LR-3DUnet takes the whole low resolution volume as input, encouraging the segmentation results to make more use of global context. All evaluation metrics shown in Table 3 from LR-3DUnet are better than HR-3DUnet. But LR-3DUnet suffer from the voxel-wise loss, which cannot guarantee the global consistency and meaningful structure. For the segmentation results from LR-3DUnet, the mean ASD of acetabulum and femur are 1.79 mm and 1.60 mm, respectively, which are quite large compared to good segmentations. In addition, there are many false positives predictions, especially in the coronal view, which can be seen in the third line of Fig. 8.

AE-Seg [22] makes use of an implicit way to constrain the segmentation shape and implements it as a regularization term in the training phase. However, it is too weak to force the network to generate segmentations that completely lie in the latent space. In the fourth row of Fig. 8, we can see that AE-Seg can partially remove some false positives in the sagittal view, but the false positive predictions in the axial view and the coronal view still cannot be eliminated. For the acetabulum of a hip joint, its shape is complex and has large differences from each other. This is due to regularization term on the latent representation works in an implicit way and cannot really guarantee segmentation with meaningful shape. That is also why though there is an improvement in Dice for acetabulum, compared with LR-3DUnet, the average HD metric (29.23 mm) from AE-Seg is even worse than LR-3DUnet (24.76 mm).

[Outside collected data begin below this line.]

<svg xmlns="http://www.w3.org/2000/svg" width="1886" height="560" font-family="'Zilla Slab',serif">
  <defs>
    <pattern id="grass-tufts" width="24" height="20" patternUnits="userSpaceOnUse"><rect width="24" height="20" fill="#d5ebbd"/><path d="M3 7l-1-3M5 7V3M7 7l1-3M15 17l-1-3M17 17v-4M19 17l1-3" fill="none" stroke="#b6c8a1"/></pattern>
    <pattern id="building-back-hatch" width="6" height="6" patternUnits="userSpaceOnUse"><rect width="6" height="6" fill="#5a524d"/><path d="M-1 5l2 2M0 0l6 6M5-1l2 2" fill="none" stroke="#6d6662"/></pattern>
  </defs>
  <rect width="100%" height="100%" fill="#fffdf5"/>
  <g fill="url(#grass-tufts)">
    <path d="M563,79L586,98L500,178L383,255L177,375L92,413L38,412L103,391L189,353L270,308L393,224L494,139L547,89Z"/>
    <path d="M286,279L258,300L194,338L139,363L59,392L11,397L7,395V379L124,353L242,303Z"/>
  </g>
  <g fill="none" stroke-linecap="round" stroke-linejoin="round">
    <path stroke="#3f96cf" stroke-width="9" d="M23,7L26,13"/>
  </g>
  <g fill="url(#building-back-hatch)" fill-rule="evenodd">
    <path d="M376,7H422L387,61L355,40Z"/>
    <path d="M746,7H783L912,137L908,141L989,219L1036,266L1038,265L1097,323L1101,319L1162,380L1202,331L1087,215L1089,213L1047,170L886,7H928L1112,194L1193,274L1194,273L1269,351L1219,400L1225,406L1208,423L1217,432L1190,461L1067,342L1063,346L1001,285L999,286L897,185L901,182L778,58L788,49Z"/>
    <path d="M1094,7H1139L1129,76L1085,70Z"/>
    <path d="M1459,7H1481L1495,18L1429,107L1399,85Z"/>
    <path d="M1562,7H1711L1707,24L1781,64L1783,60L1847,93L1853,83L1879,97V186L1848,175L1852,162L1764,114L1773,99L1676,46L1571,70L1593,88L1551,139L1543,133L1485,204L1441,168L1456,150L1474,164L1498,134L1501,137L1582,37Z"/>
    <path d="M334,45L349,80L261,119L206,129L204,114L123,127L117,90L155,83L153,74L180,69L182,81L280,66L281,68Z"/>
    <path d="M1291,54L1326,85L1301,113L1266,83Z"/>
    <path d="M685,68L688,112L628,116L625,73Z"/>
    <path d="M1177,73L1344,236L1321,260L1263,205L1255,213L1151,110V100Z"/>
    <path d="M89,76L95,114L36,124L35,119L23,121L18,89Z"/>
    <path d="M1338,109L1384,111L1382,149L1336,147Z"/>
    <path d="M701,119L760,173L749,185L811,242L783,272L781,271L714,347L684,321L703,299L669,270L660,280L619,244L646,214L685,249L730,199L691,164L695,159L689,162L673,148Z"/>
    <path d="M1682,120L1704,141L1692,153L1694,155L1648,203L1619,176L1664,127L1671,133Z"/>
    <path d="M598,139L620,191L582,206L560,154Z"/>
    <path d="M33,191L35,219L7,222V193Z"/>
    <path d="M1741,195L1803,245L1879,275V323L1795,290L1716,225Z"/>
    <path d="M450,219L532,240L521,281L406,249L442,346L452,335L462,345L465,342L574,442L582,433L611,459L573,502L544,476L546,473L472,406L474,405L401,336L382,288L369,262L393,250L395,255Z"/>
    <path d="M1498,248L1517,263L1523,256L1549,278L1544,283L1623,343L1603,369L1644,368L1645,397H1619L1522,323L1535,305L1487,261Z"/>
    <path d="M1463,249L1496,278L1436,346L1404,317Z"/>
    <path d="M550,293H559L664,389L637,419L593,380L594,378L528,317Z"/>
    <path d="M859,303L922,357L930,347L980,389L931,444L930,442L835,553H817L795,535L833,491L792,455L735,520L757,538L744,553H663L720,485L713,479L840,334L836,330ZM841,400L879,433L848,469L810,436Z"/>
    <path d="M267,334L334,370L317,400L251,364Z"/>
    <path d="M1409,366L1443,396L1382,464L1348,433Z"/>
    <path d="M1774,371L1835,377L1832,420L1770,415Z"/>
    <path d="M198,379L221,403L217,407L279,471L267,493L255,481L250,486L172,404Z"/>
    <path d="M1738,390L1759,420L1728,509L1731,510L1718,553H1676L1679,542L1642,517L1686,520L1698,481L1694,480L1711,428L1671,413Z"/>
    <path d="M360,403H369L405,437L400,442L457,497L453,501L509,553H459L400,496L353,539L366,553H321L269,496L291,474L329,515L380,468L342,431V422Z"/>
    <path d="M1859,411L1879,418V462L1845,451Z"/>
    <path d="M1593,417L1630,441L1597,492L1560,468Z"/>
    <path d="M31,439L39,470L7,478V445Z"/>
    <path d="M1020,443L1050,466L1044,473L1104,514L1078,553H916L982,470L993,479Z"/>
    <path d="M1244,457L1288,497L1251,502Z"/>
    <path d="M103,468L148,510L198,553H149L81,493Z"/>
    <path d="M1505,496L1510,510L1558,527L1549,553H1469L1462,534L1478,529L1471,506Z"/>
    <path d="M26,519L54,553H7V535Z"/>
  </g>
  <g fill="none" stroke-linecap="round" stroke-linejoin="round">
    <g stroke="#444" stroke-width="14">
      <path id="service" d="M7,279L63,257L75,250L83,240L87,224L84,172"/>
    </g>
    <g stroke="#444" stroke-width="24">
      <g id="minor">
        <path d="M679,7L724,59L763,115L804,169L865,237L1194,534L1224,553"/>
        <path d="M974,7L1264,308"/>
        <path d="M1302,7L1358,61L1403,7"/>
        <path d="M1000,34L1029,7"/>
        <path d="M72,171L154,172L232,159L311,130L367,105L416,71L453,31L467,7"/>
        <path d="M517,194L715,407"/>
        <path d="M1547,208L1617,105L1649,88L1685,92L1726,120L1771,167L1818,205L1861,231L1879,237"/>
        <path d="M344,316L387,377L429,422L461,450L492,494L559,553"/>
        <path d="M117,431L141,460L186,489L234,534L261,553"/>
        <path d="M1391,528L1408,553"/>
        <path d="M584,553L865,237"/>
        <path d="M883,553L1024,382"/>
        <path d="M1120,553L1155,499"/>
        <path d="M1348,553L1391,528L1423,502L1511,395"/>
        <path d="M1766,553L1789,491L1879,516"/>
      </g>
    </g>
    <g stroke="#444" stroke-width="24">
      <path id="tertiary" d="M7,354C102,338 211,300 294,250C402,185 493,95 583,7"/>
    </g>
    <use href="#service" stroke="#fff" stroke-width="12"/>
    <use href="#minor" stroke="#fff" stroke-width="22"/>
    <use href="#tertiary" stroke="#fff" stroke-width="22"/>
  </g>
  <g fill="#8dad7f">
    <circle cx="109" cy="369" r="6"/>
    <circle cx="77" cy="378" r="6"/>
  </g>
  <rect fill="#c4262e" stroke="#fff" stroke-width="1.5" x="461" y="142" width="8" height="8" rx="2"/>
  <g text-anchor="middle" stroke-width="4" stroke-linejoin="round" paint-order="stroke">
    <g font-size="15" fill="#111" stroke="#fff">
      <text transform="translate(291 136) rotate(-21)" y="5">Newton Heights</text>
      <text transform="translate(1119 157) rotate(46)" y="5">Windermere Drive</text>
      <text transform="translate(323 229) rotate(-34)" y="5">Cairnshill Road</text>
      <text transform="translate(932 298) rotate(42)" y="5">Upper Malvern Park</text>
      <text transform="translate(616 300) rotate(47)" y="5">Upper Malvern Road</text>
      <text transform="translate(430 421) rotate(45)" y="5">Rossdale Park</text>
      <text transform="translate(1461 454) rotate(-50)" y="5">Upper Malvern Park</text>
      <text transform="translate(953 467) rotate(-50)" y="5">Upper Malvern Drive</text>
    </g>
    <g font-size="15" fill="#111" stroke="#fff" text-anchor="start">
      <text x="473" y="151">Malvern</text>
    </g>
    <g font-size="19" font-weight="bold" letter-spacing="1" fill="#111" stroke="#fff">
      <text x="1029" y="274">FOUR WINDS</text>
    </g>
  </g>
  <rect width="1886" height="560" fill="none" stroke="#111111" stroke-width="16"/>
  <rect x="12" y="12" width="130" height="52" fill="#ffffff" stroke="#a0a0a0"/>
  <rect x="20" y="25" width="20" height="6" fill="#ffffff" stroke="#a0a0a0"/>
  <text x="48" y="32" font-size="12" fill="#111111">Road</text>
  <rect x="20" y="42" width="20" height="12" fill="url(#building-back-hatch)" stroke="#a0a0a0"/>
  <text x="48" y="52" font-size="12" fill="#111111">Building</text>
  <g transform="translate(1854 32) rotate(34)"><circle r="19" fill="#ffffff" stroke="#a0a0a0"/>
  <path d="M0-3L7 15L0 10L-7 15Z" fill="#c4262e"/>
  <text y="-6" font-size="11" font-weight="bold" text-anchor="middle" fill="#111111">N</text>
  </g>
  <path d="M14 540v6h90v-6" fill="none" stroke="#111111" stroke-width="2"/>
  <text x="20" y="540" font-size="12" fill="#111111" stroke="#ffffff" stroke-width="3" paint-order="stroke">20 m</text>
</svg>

Our method explicitly constrains the segmentation shape via the denoising autoencoder. The outputs from the denoising autoencoder were shown in the fifth row of Fig. 8. The denoising autoencoder can automatically remove false positives and fill some missing parts by prior knowledge.

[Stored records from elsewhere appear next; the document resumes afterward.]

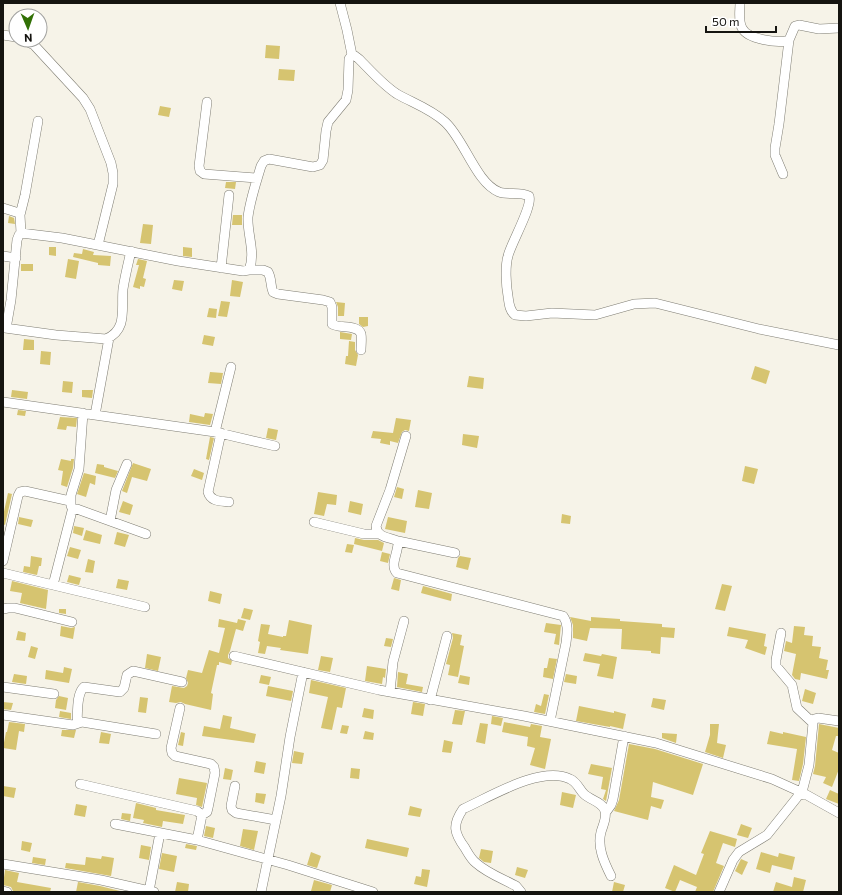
<svg xmlns="http://www.w3.org/2000/svg" width="842" height="895" font-family="Commissioner,sans-serif">
<rect width="100%" height="100%" fill="#f6f3e8"/>
<path fill="#d6c470" d="M266 45 280 46 279 59 265 58Z
M279 69 295 70 294 81 278 80Z
M160 106 171 108 169 117 158 115Z
M226 182H236L235 189 225 188Z
M233 215H242V225H232Z
M9 216 14 218 15 224 8 223Z
M143 224 153 225 151 244 140 243Z
M49 247H56V256L49 255Z
M183 247 192 248V257L183 256Z
M83 249 94 252 93 255 111 256 110 266 98 265V263L73 257 74 253 82 254Z
M68 259 79 261 76 279 65 277Z
M138 259 147 261 143 278 146 279 144 287 140 286V289L133 287 139 265H136Z
M21 264H33V271H21Z
M174 280 184 281 182 291 172 289Z
M232 280 243 282 240 297 230 296Z
M221 301 230 302 227 317 218 316Z
M336 302 345 303 344 316H338V307Z
M209 308 217 309 216 318 207 317Z
M359 317H368V326L363 327 359 324Z
M340 332 352 334 351 340 340 339Z
M204 335 215 337 213 346 202 344Z
M24 339 34 340V350H23Z
M349 341 355 342V350L358 355 356 366 345 364 346 356H348Z
M41 351 51 352 50 365 40 364Z
M755 366 770 371 766 384 751 379Z
M210 372 223 373 221 384 208 383Z
M469 376 484 378 483 389 467 387Z
M63 381 73 382 72 393 62 392Z
M12 390 28 392 27 399 11 397Z
M82 390H93L92 398 82 397Z
M18 410 26 411 25 416 17 415Z
M205 413 213 414 210 425 189 422 190 414 204 417Z
M60 417 77 418 76 427 67 426 66 430 57 429Z
M396 418 411 420 409 431 405 430 402 432 398 443 390 441V445L380 443 381 439 371 438 373 431 393 433Z
M268 428 278 430 276 440 266 438Z
M463 434 479 436 477 448 462 445Z
M210 437 214 438 209 460 206 459Z
M61 459 71 461V459H74L73 468 67 487 61 485 63 471 58 470Z
M133 463 151 469 147 481 132 477 127 493 122 491Z
M97 464 104 465V467L118 471 115 478 95 473Z
M745 466 758 469 754 484 742 481Z
M194 469 204 473 202 480 191 476Z
M84 473 96 476 95 485 90 483 86 497 77 494Z
M397 487 404 489 402 499 394 497Z
M418 490 432 493 429 509 415 507Z
M318 492 337 495 336 505 327 504 324 516 314 514Z
M8 493 12 494 5 525 3 524V516Z
M123 501 133 505 130 515 119 512Z
M350 501 363 504 361 515 348 512Z
M562 514 571 516 570 524 561 523Z
M19 517 33 520 31 527 18 524Z
M388 517 407 521 405 533 385 529Z
M74 526 84 528 82 536 73 533Z
M86 530 102 535 100 544 83 540Z
M117 532 129 535 125 547 114 544Z
M355 538 364 540H378L384 543 382 551 354 544Z
M347 544 354 545 352 553 345 552Z
M70 547 81 550 78 559 67 556Z
M382 552 390 554 388 563 380 561Z
M31 556 42 558 41 566H39L37 575 23 572 24 566 30 567Z
M460 556 471 558 468 570 456 567 458 558Z
M88 559 95 561 93 573 85 572Z
M69 575 81 578 79 585 67 582Z
M394 578 401 580 399 591 391 589Z
M118 579 129 581 127 590 116 588Z
M12 581 48 590 46 609 20 603 22 593 10 591Z
M722 584 732 586 725 611 715 609Z
M423 586 452 594 451 601 421 593Z
M210 591 222 594 220 604 208 601Z
M244 608 253 610 250 620 241 618Z
M59 609H66V614L59 613Z
M570 617 591 621V617L620 619V621L662 624V627L675 628 674 638 661 637 660 654 651 653V651L621 649 622 629 590 628 587 641 573 638V625Z
M219 619 237 623 238 619 246 621 243 631 236 629 230 651 228 655V658L232 661 231 665 219 662V665H217L211 693 213 694 211 710 185 704 181 702 176 703 169 702 172 686 184 688 187 686 188 683 186 678 188 670 202 673 209 650 219 653 225 628 218 627Z
M289 620 312 625 308 654 280 650 281 648 267 646 265 654 258 653 260 642 258 641 261 624 270 625 268 634 283 637V636H286Z
M546 623 561 625 559 645 554 644 556 634 544 632Z
M61 626 71 628 75 627 73 639 60 636Z
M794 626 805 627 804 635 813 636 812 646 821 647 819 658 828 660 826 670H829L827 679 801 673 800 680 795 679 792 675 796 654 784 651 786 641 792 643Z
M729 627 766 634 764 646 767 647 765 655 745 648 748 640 727 636Z
M18 631 26 633 25 641 16 640Z
M452 633 462 635 460 645 464 646 458 677 448 675 450 665 446 664 453 638Z
M386 638 393 639 391 647 384 646Z
M31 646 38 648 35 659 28 657Z
M585 653 601 656 602 654 617 657 613 679 597 676 600 664 583 661Z
M147 654 161 657 158 671 145 668Z
M321 656 333 658 330 672 318 670Z
M549 658 557 659 553 679 543 677 544 668H547Z
M367 666 386 669 385 678 383 677 382 684 365 681Z
M64 667 72 669 69 683 45 679 46 670 63 673Z
M398 672 408 674 406 684 423 687 422 692 397 687Z
M14 674 27 676 26 684 12 682Z
M566 674 577 676 576 684 564 682Z
M261 675 271 677 269 685 259 683Z
M460 675 470 677 469 685 458 683Z
M311 680 346 688 342 708 337 707 332 730 321 728 328 697 309 693Z
M268 686 293 691 291 701 266 696Z
M805 689 816 693 813 704 802 701Z
M544 694 549 695 545 714 534 712 536 704 541 706Z
M59 696 68 698 66 710 55 708 56 700Z
M140 697 148 698 146 713 138 712Z
M653 698 666 700 664 710 651 707Z
M3 702 13 703 11 710 3 709Z
M413 702 425 704 423 716 411 714Z
M579 706 614 713V711L626 714 623 729 610 726V727L576 721Z
M364 708 374 710 373 719 362 717Z
M455 710 465 711 462 725 452 724Z
M60 711 71 713V719L59 717Z
M223 715 232 717 230 728 256 734 254 743 202 736 204 726 220 729Z
M492 716 503 718 501 726 491 724Z
M9 722 25 724 24 732 19 731 16 750 3 748 6 732H7Z
M504 722 530 727 531 724 542 726 540 737 551 739 545 769 530 765 535 748 527 746 528 737 502 732Z
M480 723 488 724 485 744 476 742Z
M710 724H719L717 743 726 745 723 758 705 752 710 735Z
M819 724 839 728V736H836L832 750 839 753V769L832 787 823 783 826 777 813 774 815 766Z
M342 725 349 726 347 734 340 733Z
M62 730H76L74 738 61 736Z
M365 731 374 733 373 740 363 739Z
M770 731 783 734V732L806 737 803 764 799 781 792 780 797 749 767 744Z
M101 732 111 734 109 744 99 743Z
M181 732 185 733 183 746 178 745Z
M662 733 677 734 676 743 662 738Z
M444 740 453 742 451 753 442 752Z
M629 744 655 749 703 764 693 795 653 782 651 797 664 800 661 809 651 806 648 820 614 811 619 800Z
M294 751 304 753 302 764 292 763Z
M256 761 266 763 264 774 254 772Z
M591 764 612 768 606 801 603 799 606 790 601 789 603 777 588 774Z
M225 768 233 770 231 780 223 779Z
M351 768 360 769 359 779 350 778Z
M179 778 207 783 202 807 196 805 197 798 176 794Z
M3 786 16 788 14 798 3 796Z
M830 790 839 794V804L826 799Z
M562 792 576 795 573 808 560 805Z
M256 793 266 794 264 804 255 802Z
M136 803 156 808V810L185 815 183 824 163 821 162 827 143 823 144 820 133 818Z
M76 804 87 806 85 817 74 815Z
M410 806 422 809 420 817 408 815Z
M122 813 131 814 130 821 121 819Z
M741 824 752 828 748 838 737 835Z
M206 826 215 828 213 838 204 836Z
M243 829 258 831 254 850 240 846Z
M710 831 737 839 735 847 723 843 716 863 724 866 713 892H695L697 887 680 880 675 892 665 888 674 865 696 875 704 854 701 853Z
M367 839 409 848 407 857 365 848Z
M22 841 32 843 30 852 21 850Z
M186 844 197 846 196 850 185 848Z
M141 845 151 847 149 860 139 858Z
M481 849 493 851 491 863 484 862 479 858Z
M311 852 321 856 317 868 307 865Z
M761 852 778 857 779 853 795 857 792 870 772 865 770 873 756 869Z
M162 853 177 856 174 872 159 869Z
M102 856 114 858 111 876 65 868 66 863 85 865 86 857 101 859Z
M33 857 46 859 45 865 32 863Z
M741 859 748 862 742 875 735 871Z
M517 867 528 870 525 878 515 875Z
M422 869 430 870 427 887 414 884 416 876 421 877Z
M5 870 19 873 17 882 51 888 50 892 13 891 11 887 3 885Z
M794 877 806 880 803 892H773L776 882 792 887Z
M314 880 332 885 330 892 311 891Z
M78 882 100 886 124 892H76Z
M177 882 189 884 188 892H175Z
M614 882 625 885 623 892H612Z"/>
<g fill="none" stroke-linecap="round" stroke-linejoin="round">
<defs>
<path id="minor" d="M340 3 347 30 352 55
M740 3C740 11 738 21 742 28 747 39 778 44 789 40L795 26 799 25 819 29 839 28
M3 35 16 37
M24 40 34 45 83 98 90 109 111 163 113 173V184L98 245
M207 102 199 166 200 171 204 174 257 178
M783 174 775 155V148L779 124 789 40
M3 208 19 213 20 215 21 233
M20 215 25 195 38 121
M3 256 16 258
M221 268 229 195
M249 270H263L268 272C272 279 270 285 273 292L278 294 323 300 330 302 332 307V324C339 329 358 324 361 334 362 339 361 345 361 350
M3 328H5L7 323 11 300 17 240 19 235 21 233 62 238 178 261 243 271 249 270C256 253 247 234 248 217 250 200 256 183 261 166L264 161 269 159 313 167 320 165 323 160 326 131 328 122 346 100 348 90 349 59 352 55 355 56 359 59C371 71 383 85 397 94 413 103 431 109 445 122 464 139 476 183 499 192 508 195 520 192 529 196 533 206 511 243 508 256 505 266 506 285 508 296 509 303 509 310 515 315L526 316 552 313 595 315 634 304 655 303 759 329 839 345
M5 328 56 335 106 339C128 330 121 308 123 289 125 276 128 264 131 251
M3 402 215 432 275 446
M95 415 109 338
M215 432 231 367
M221 433 208 492C211 502 221 501 229 502
M406 436 390 490 376 526C377 538 389 537 398 541 399 552 389 565 397 573L563 616C569 624 567 634 566 643L550 721
M71 506V495L79 469 83 413
M110 521 116 490 127 464
M314 522 364 534H379
M398 541 455 553
M3 561 18 496 20 492 25 491 70 501
M3 573 145 607
M53 585 72 511 77 509 146 534
M3 609 8 608H15L72 622
M781 633 776 660V666L792 685 797 708 813 723
M234 656 379 690 524 716 656 743 772 779 805 794
M3 687 54 694
M390 692 393 662 404 621
M430 700 447 636
M180 708 171 748 172 753 175 756 211 764 214 767 215 773 208 808 207 812 202 815
M3 715 73 725 82 722 156 734
M77 723C78 713 76 694 84 687L120 692 124 688 127 675 133 671 182 682
M80 784 197 811 202 815 197 840
M235 786 231 806 232 810 236 813 276 820
M802 792 809 765 813 723 814 719 818 718 839 721
M606 812 611 805 613 799 624 736
M115 824 197 840 288 865 373 892
M3 864 101 880 154 892
M3 891 7 892
M149 891 160 833
M261 892 281 796 290 737 303 672
M521 892 516 886C503 879 487 873 476 863 471 859 468 853 465 848 454 833 452 825 463 809 490 797 541 765 570 779 577 782 579 789 584 794 590 800 603 802 605 811 607 818 603 825 601 832 597 847 604 862 611 876
M719 892 733 860 739 852 767 835 799 795 805 794 839 813"/>
</defs>
<use href="#minor" stroke="#7f7d73" stroke-width="10"/>
<use href="#minor" stroke="#fff" stroke-width="9"/>
</g>
<rect width="842" height="895" fill="none" stroke="#151410" stroke-width="8"/>
<g transform="translate(28 28) rotate(178)"><circle r="19" fill="#ffffff" stroke="#a1a19f"/>
<path d="M0-3L7 15L0 10L-7 15Z" fill="#317005"/>
<text y="-6" font-size="11" font-weight="bold" text-anchor="middle" fill="#151410">N</text>
</g>
<path d="M706 26v6h70v-6" fill="none" stroke="#151410" stroke-width="2"/>
<text x="712" y="26" font-size="12" fill="#151410" stroke="#ffffff" stroke-width="3" paint-order="stroke">50 m</text>
</svg>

The comparison between the segmentation results by our method and the ground truth is shown in last two bottom lines in Fig. 8. This comparison clearly demonstrates the effectiveness of incorporating the denoising autoencoder and super resolution network to generate final segmentation results. The quantitative comparison in Table 3 also demonstrated the efficacy of the proposed method. Compared with HR-3DUnet, our method has an improvement of \(5.7\%\) and \(6.0\%\) over HR-3DUnet in terms of Dice for segmenting the acetabulum and the proximal femur, respectively.

4 Discussion

Incorporating prior knowledge into image segmentation algorithms has proven useful in order to obtain more accurate and plausible results [23]. In this paper, we proposed to use a fully convolutional volumetric auto encoder to learn volumetric representation in order to regularize the segmentation output of a segmentation network. We further introduced a super resolution network to improve the segmentation accuracy. We conducted comprehensive experiments on 3D MR images of 24 patients to validate the efficacy of the proposed method.